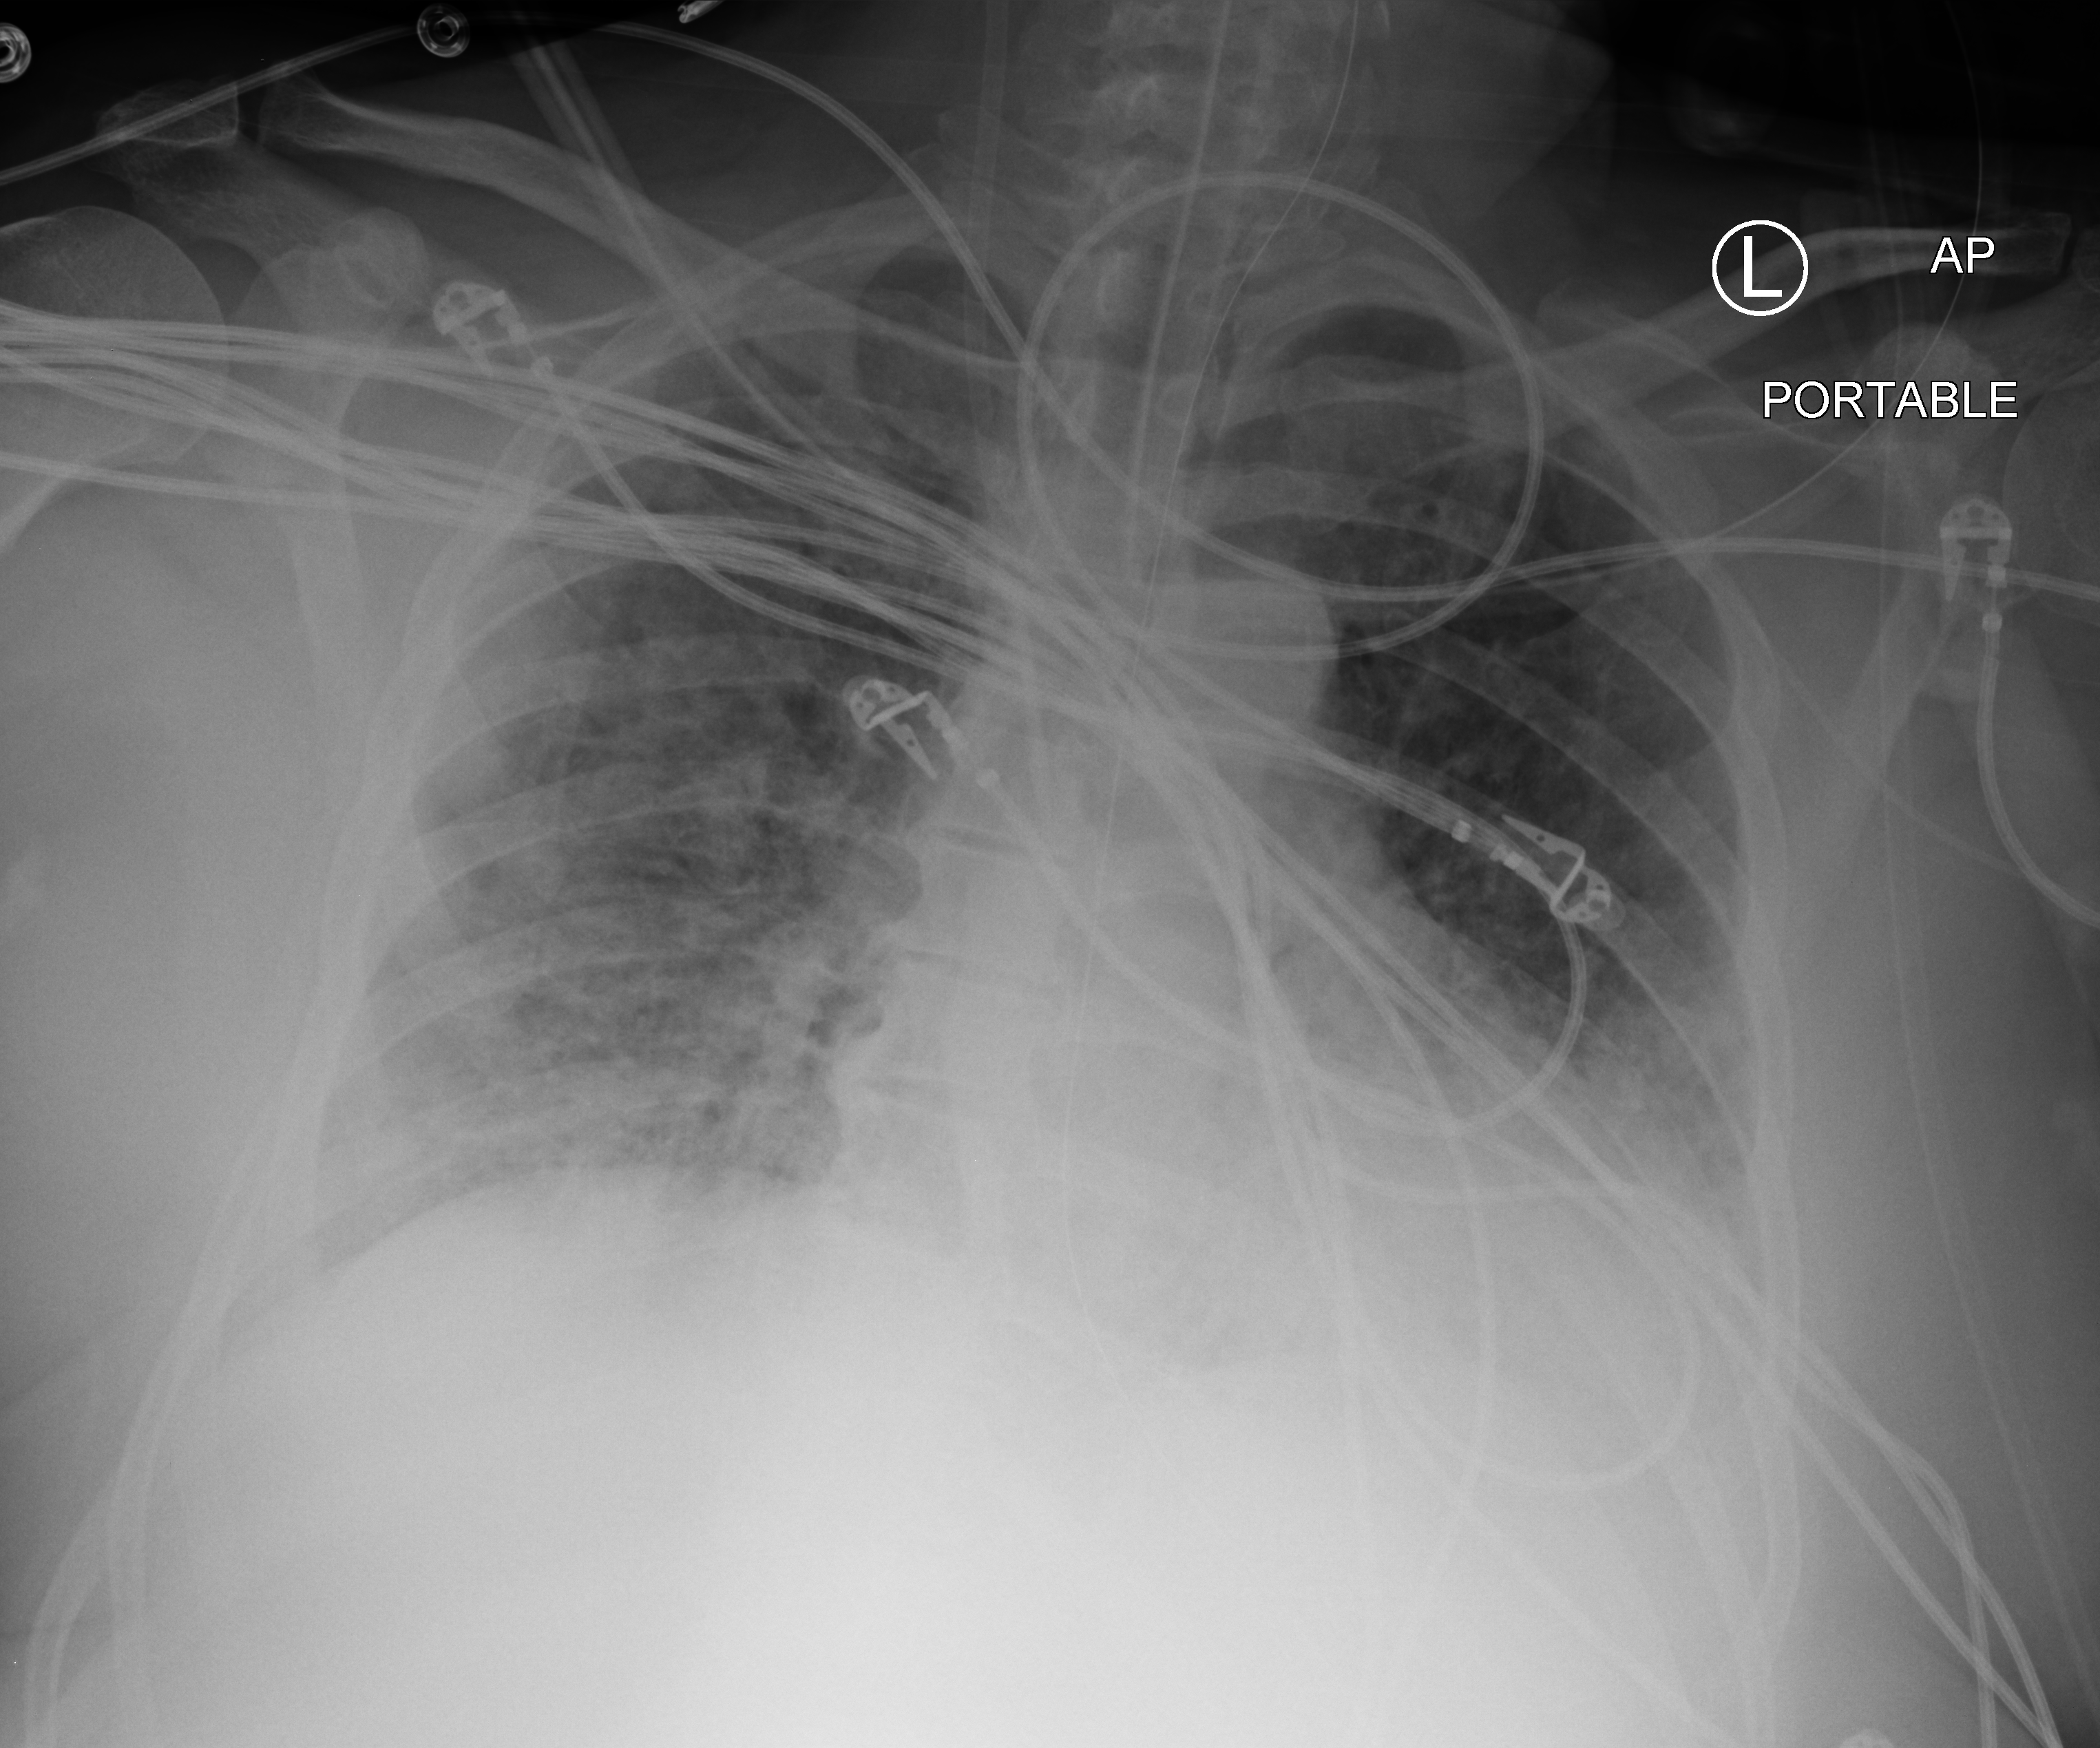
Chest X-ray (portable), anteroposterior (AP) projection. Patient hospitalised with COVID-19; male, aged 60–74 years.
Admission-level facts for this patient (not findings on this image; timing relative to this image not recorded): hypertension (admission record): yes; length of hospital stay: 40 days; COPD (admission record): no.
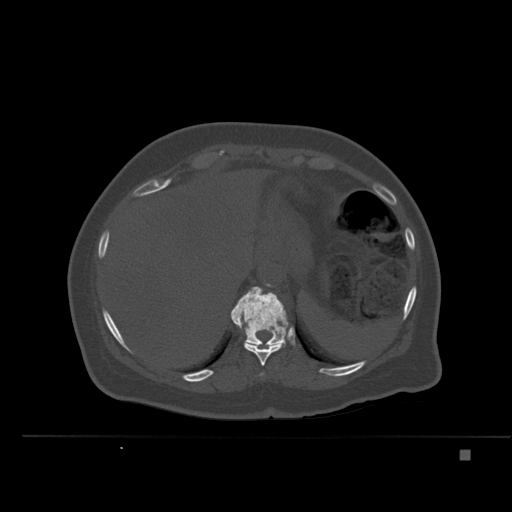
CT including the spine, one axial slice; slice 277 of 477 in the series (ordered by position); bone window (W 1800 / L 400 HU); 512 × 512 image matrix, field of view 422 × 422 mm. Female patient, age 74 years. Case-level facts recorded for this patient, not image findings: primary cancer: colon.
Structures marked on this image (semi-automatic segmentation, software-assisted and operator-edited):
- T10 vertebra: bounding box [x1, y1, x2, y2] px = [237, 324, 284, 366]
- T11 vertebra: [230, 286, 288, 346]
- T9 vertebra: [260, 373, 264, 376]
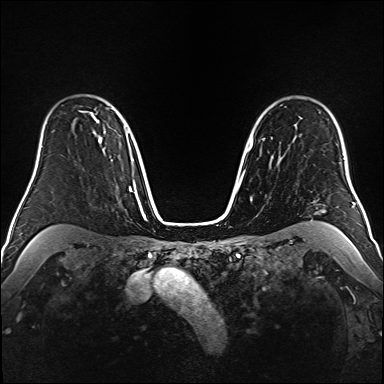
Breast MRI (dynamic contrast-enhanced), one axial slice. Position 121 of 160 along the scan axis. Dynamic contrast-enhanced series, time point 2 of 6 at this slice position (early post-contrast). 1.5 T. TE 2.3 ms, TR 5.2 ms. 1 mm slice thickness. 384 × 384 image matrix, field of view 320 × 320 mm. Female patient.
Annotated regions visible in this slice (semi-automatically segmented with operator editing):
- enhancing-tissue mask used for the functional tumour volume (all voxels passing the contrast-enhancement thresholds inside the analysis volume; usually the tumour): box from (x=80, y=111) to (x=105, y=149) px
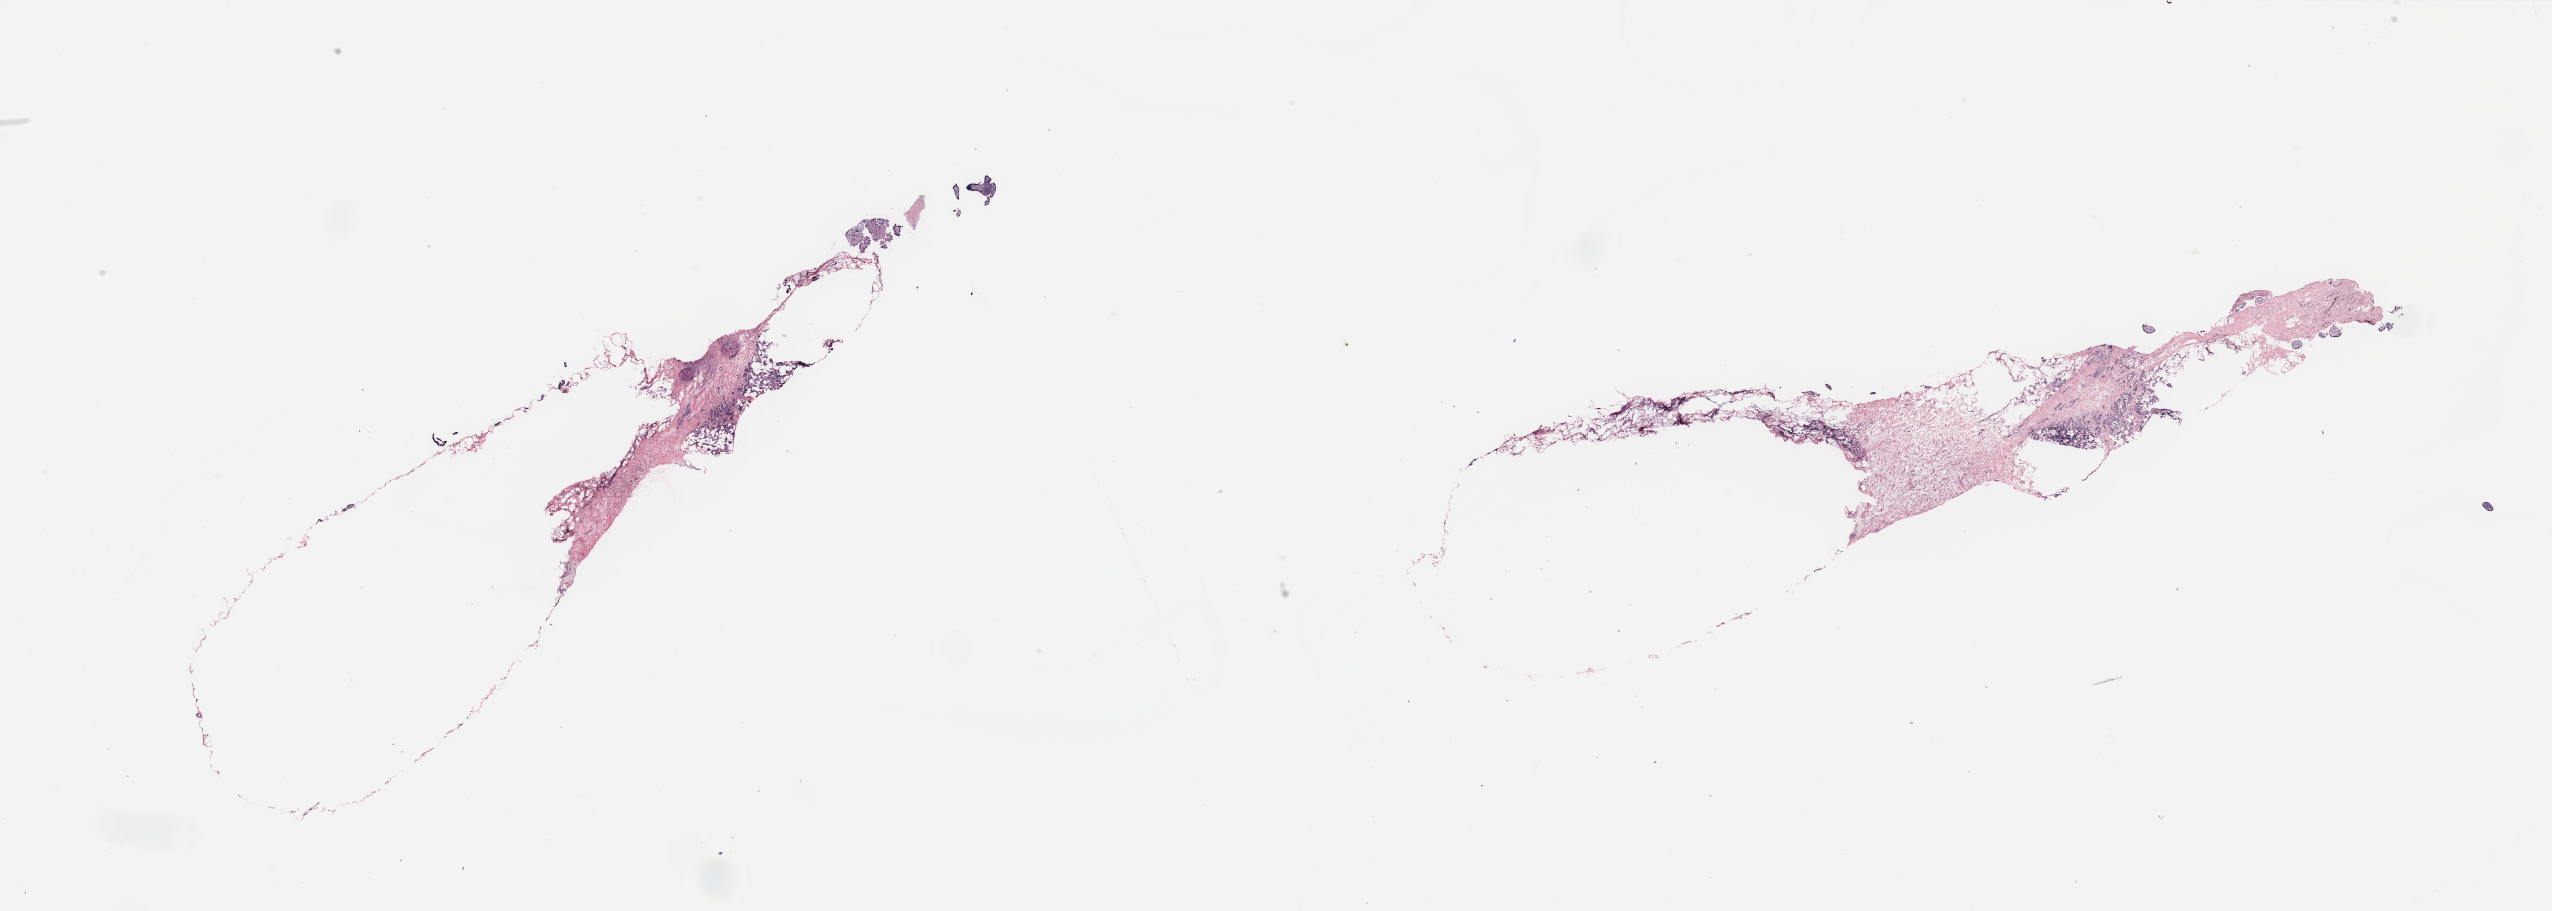
Digitized Hematoxylin and eosin (H&E) stained tissue section (whole slide) — whole scanned area (about 40.4 x 14.4 mm) shown as a low-resolution overview; tumour tissue sample, breast. Patient: female, age 62 years.
Histologic diagnosis: Infiltrating duct carcinoma, NOS.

Work task: Please reproduce the entries above line by line, exactly, leaving out each image.

Finished task:
Chest X-ray (portable), anteroposterior (AP) projection. Patient hospitalised with COVID-19; male, aged 60–74 years.
Admission-level facts for this patient (not findings on this image; timing relative to this image not recorded): hypertension (admission record): yes; length of hospital stay: 40 days; COPD (admission record): no.
CT including the spine, one axial slice; slice 277 of 477 in the series (ordered by position); bone window (W 1800 / L 400 HU); 512 × 512 image matrix, field of view 422 × 422 mm. Female patient, age 74 years. Case-level facts recorded for this patient, not image findings: primary cancer: colon.
Structures marked on this image (semi-automatic segmentation, software-assisted and operator-edited):
- T10 vertebra: bounding box [x1, y1, x2, y2] px = [237, 324, 284, 366]
- T11 vertebra: [230, 286, 288, 346]
- T9 vertebra: [260, 373, 264, 376]
Breast MRI (dynamic contrast-enhanced), one axial slice. Position 121 of 160 along the scan axis. Dynamic contrast-enhanced series, time point 2 of 6 at this slice position (early post-contrast). 1.5 T. TE 2.3 ms, TR 5.2 ms. 1 mm slice thickness. 384 × 384 image matrix, field of view 320 × 320 mm. Female patient.
Annotated regions visible in this slice (semi-automatically segmented with operator editing):
- enhancing-tissue mask used for the functional tumour volume (all voxels passing the contrast-enhancement thresholds inside the analysis volume; usually the tumour): box from (x=80, y=111) to (x=105, y=149) px
Digitized Hematoxylin and eosin (H&E) stained tissue section (whole slide) — whole scanned area (about 40.4 x 14.4 mm) shown as a low-resolution overview; tumour tissue sample, breast. Patient: female, age 62 years.
Histologic diagnosis: Infiltrating duct carcinoma, NOS.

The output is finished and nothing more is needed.